Make no mistake; the odds are still long for the Cajuns to advance to the Super Regionals. They’ll have to beat Houston — a team that beat them 7-2 on Friday to snap an 11-game winning streak — and do it twice in a row on Sunday to keep their season alive.
Even if that doesn’t happen, though, the UL softball team and program (note the difference) have made repeated statements over the past two weeks. The Cajun team humbled everyone in its path in the Sun Belt Tournament which it hosted at Lamson Park, run-ruling the league’s second-best team in Florida Atlantic 8-0 in the title game.
The Cajun program, meanwhile, drew over 10,000 fans to the newly-renovated Lamson facility for that tournament, smashing the tournament attendance record by well, nobody really knows, because the numbers have never been worth counting anywhere else.
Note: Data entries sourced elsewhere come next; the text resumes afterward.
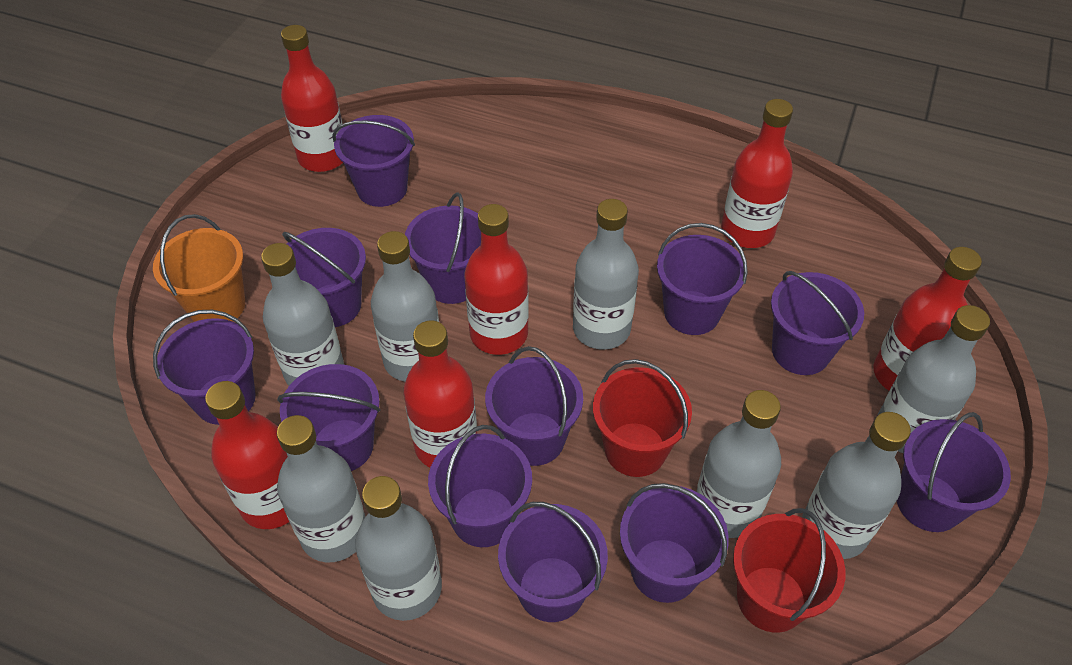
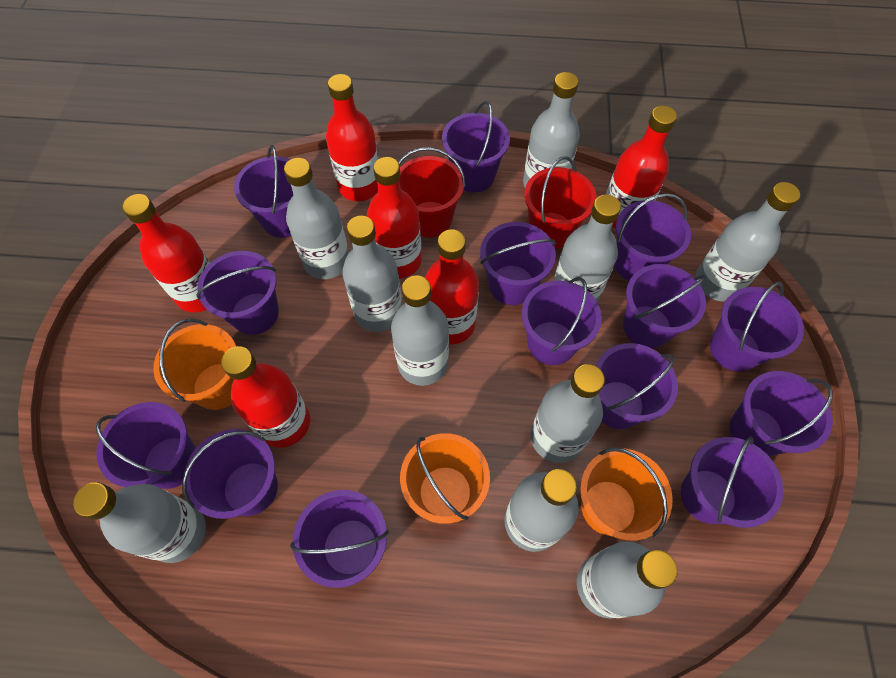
grey bottle: [261,243,344,385] [277,415,365,562] [355,476,442,621] [371,231,439,382] [573,199,639,350] [696,390,781,538] [802,412,911,559] [877,305,990,453] = 8 -> [73,482,206,563] [284,158,349,279] [342,216,402,332] [391,276,449,386] [504,469,579,552] [523,72,580,187] [530,364,605,463] [553,195,621,303] [577,542,678,618] [695,182,800,302] = 10
orange bucket: [153,214,245,322] = 1 -> [153,318,236,410] [400,433,490,524] [580,447,673,541] = 3
purple bucket: [153,310,256,425] [277,364,381,471] [282,228,366,327] [332,115,415,207] [405,192,481,304] [428,425,532,547] [485,346,583,466] [498,502,608,622] [620,483,729,603] [657,223,748,335] [771,271,864,375] [897,412,1011,532] = 12 -> [96,402,196,489] [182,429,278,519] [196,251,279,335] [234,145,293,238] [290,490,389,588] [442,101,510,193] [480,222,556,305] [522,277,602,365] [595,343,678,429] [614,193,691,281] [623,264,706,348] [681,436,783,528] [710,282,804,372] [730,371,833,456] = 14

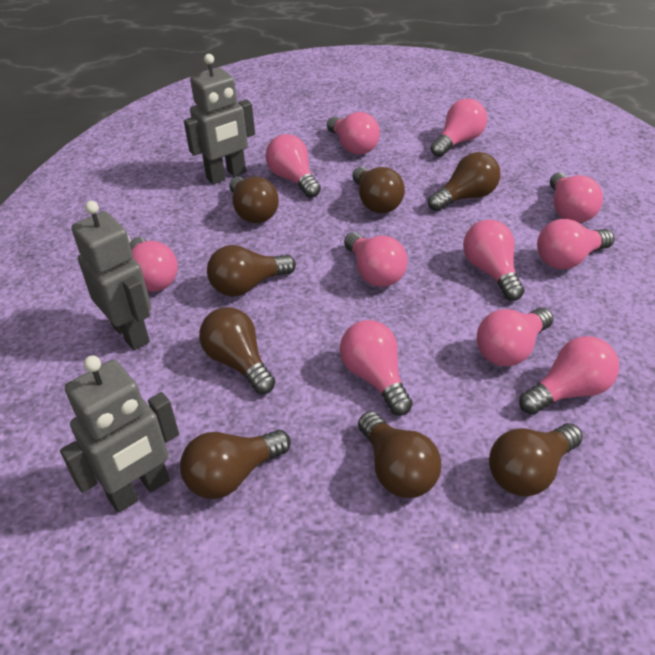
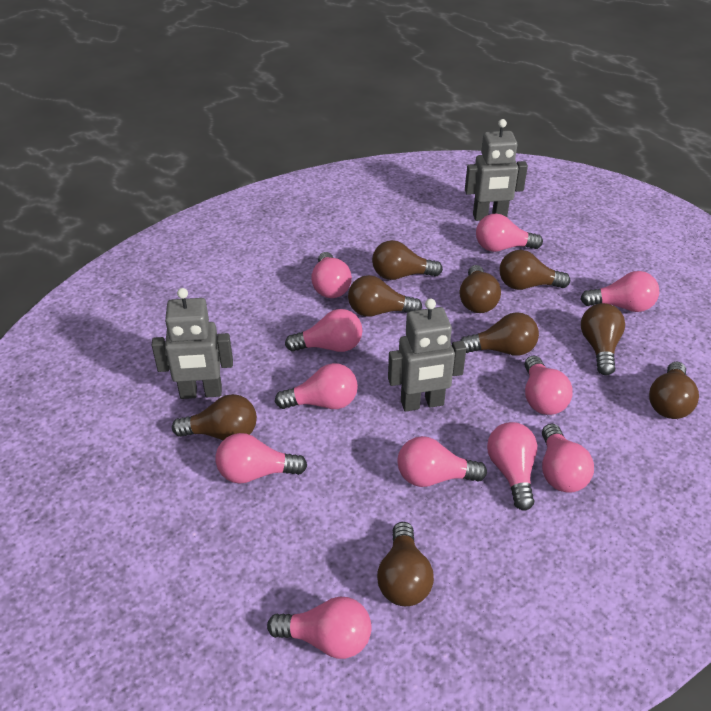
brown light bulb: [180,430,291,499] [199,307,275,394] [207,245,296,296] [229,177,279,223] [352,167,405,213] [358,411,441,498] [428,152,500,211] [489,423,583,496] = 8 -> [172,394,257,440] [348,275,422,317] [372,240,443,280] [377,522,434,606] [459,265,501,313] [460,312,539,356] [500,250,570,290] [581,303,625,376] [649,362,699,419] = 9

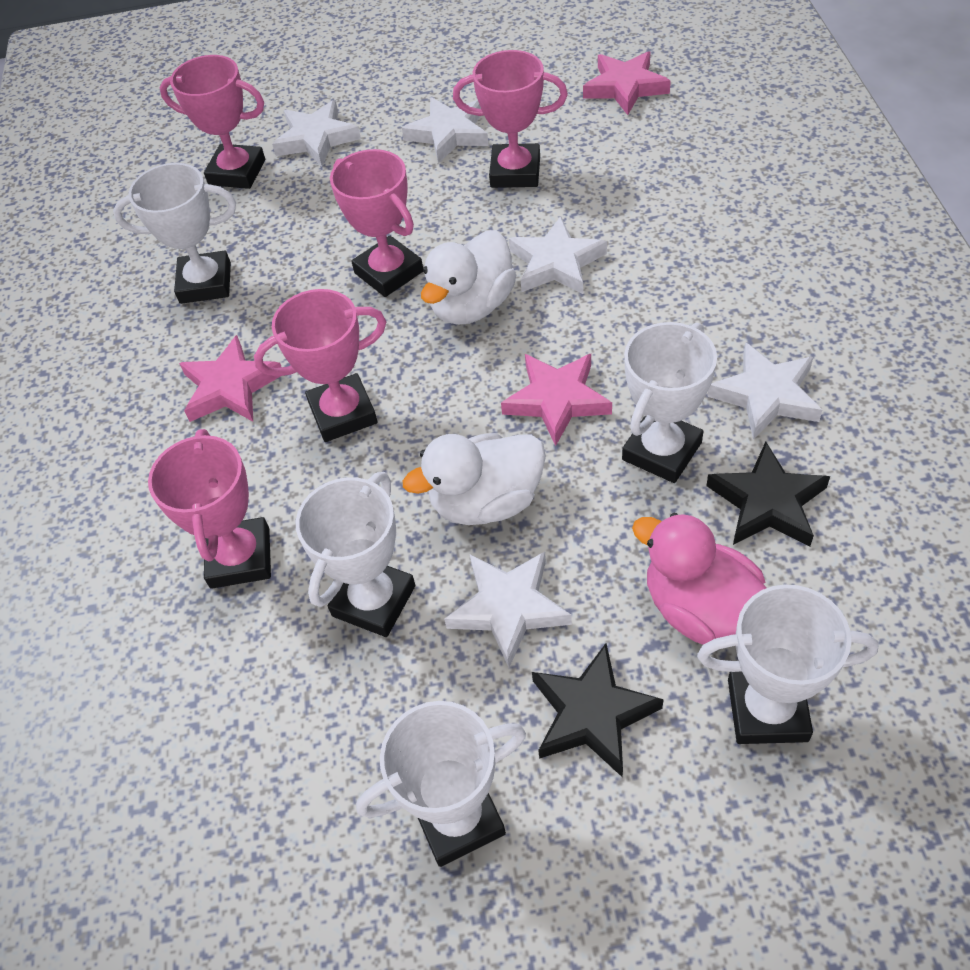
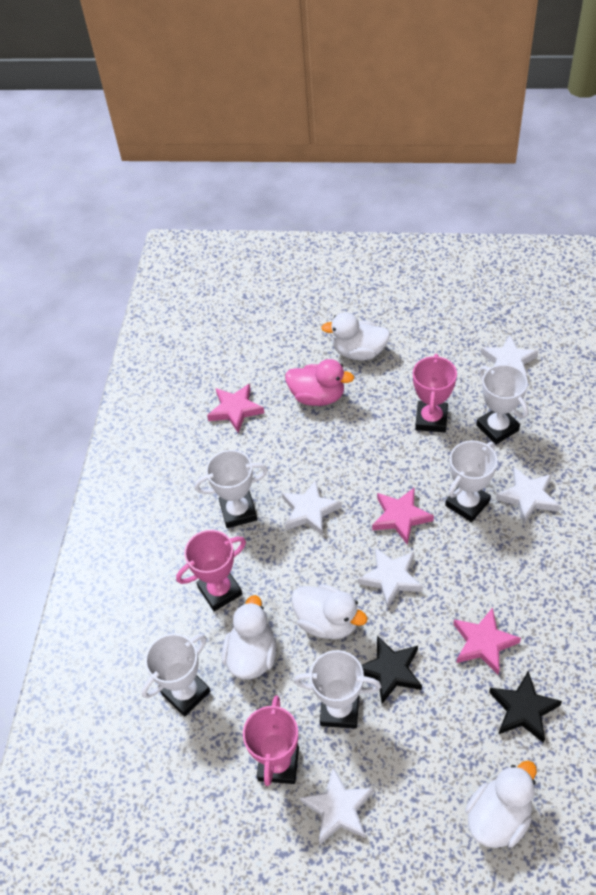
pink trophy: [148,429,271,589] [160,55,265,189] [254,289,386,442] [330,149,423,297] [453,50,568,188] = 5 -> [176,530,246,611] [243,695,299,786] [413,354,457,432] = 3
white duck: [403,433,546,525] [421,230,516,325] = 2 -> [222,595,277,679] [291,584,368,639] [321,312,390,360] [465,761,537,848] = 4

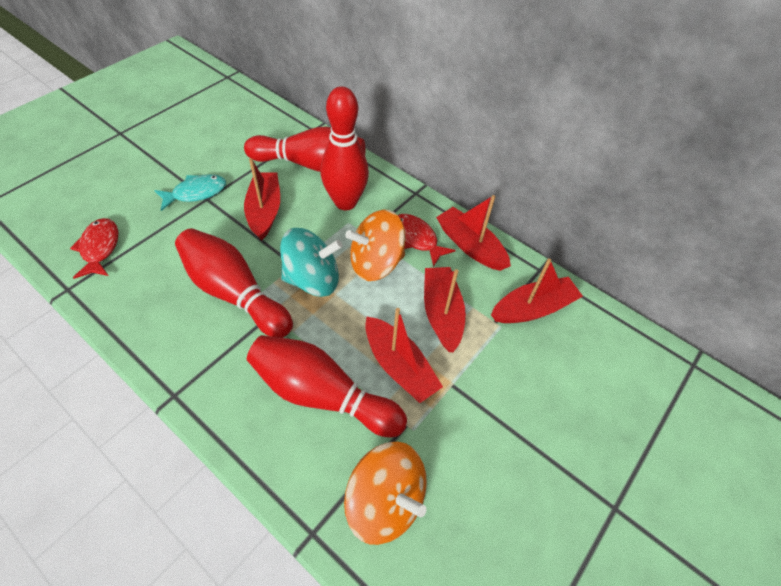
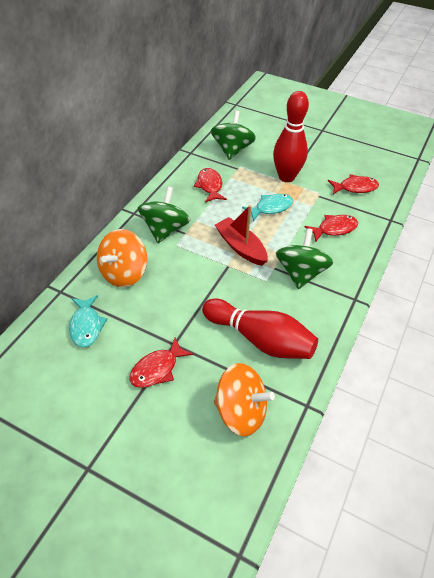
green spinning top: none = 0 -> [138,187,190,243] [211,111,256,160] [276,228,333,289] = 3
red boat: [244,158,280,241] [365,308,443,403] [424,267,466,352] [436,195,511,271] [491,258,583,323] = 5 -> [215,205,268,266] = 1
red bowling pin: [175,228,293,338] [244,126,365,172] [247,335,407,437] [320,86,369,210] = 4 -> [202,298,318,359] [273,91,309,182] = 2
red fish: [70,218,118,279] [398,214,456,267] = 2 -> [129,338,193,388] [194,168,227,203] [305,215,358,242] [328,174,379,194] = 4
turquoise fish: [154,174,226,211] = 1 -> [69,295,107,347] [242,194,293,221] = 2
turquoise spinning top: [280,228,343,297] = 1 -> none = 0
But it is noteworthy that only one other Sun Belt BASEBALL tournament has ever drawn 10,000 fans, that one coming here in Lafayette a few years ago.
Naturally, the NCAA committee ignored all of that, ignored the now-51-win total this season and shipped the Cajuns off to a pwer-packed regional hosted by a high national seed. And all it takes is a cursory look at the results, or a little watching of the regional action on the ESPN networks, to realize that there were some really weak regionals staged by the committee, and several teams not nearly as good as the Cajuns, Longhorns or Cougars will be advancing to the Super Regional round.
Fortunately for the Cajun players, they’ve been under-seeded by the NCAA softball committee for so many years that it doesn’t bother them anymore.
But you’d think the group of supposedly educated and sports-savvy collegiate administrators that make up that group would learn from its mistakes. Don’t blame Farmer; he has to leave the room when it comes time to discuss the Cajuns’ fate in the NCAA bracket seedings and positioning. He’s probably holding back an “I told you so” to his committee mates right about now.
But the committee wouldn’t understand, anyway. In Einstein’s eyes, they’re insane, and who are we to argue with Albert Einstein?